§ Work to be completed
Using the records below, give again exactly the lines from the line that contains "[5] Iosif Pinelis." through the line that contains "[6] Hadamard Matrices.", both ends included, and only those.

§ Source information
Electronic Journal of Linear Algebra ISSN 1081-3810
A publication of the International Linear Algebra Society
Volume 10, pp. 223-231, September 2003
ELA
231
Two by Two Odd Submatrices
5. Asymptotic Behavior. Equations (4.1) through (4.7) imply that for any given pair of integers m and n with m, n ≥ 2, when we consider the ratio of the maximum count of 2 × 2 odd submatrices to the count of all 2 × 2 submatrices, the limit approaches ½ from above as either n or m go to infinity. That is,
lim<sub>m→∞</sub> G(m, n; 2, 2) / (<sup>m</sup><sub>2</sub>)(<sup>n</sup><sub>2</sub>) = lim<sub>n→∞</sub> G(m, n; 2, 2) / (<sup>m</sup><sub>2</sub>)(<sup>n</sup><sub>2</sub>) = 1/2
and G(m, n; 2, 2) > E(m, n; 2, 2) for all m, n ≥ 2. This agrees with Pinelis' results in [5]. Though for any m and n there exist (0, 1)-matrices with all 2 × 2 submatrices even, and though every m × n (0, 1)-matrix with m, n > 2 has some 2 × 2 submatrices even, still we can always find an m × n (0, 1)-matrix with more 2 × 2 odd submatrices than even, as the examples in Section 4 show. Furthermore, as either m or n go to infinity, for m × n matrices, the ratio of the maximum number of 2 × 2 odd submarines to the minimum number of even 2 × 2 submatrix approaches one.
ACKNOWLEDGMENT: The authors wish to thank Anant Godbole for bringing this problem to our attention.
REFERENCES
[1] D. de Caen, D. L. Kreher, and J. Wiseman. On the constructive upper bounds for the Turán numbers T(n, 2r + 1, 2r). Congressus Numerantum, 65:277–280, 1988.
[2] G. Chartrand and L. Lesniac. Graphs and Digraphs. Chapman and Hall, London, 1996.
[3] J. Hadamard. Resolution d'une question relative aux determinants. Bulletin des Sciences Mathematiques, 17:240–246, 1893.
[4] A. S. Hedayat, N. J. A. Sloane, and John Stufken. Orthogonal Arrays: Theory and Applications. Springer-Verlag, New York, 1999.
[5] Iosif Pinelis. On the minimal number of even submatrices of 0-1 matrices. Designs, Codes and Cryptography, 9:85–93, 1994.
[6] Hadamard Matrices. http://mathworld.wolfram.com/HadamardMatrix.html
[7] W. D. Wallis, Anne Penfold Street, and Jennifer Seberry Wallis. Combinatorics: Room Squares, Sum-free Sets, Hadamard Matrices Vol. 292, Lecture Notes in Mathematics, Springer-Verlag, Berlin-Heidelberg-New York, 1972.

§ Reply
[5] Iosif Pinelis. On the minimal number of even submatrices of 0-1 matrices. Designs, Codes and Cryptography, 9:85–93, 1994.
[6] Hadamard Matrices. http://mathworld.wolfram.com/HadamardMatrix.html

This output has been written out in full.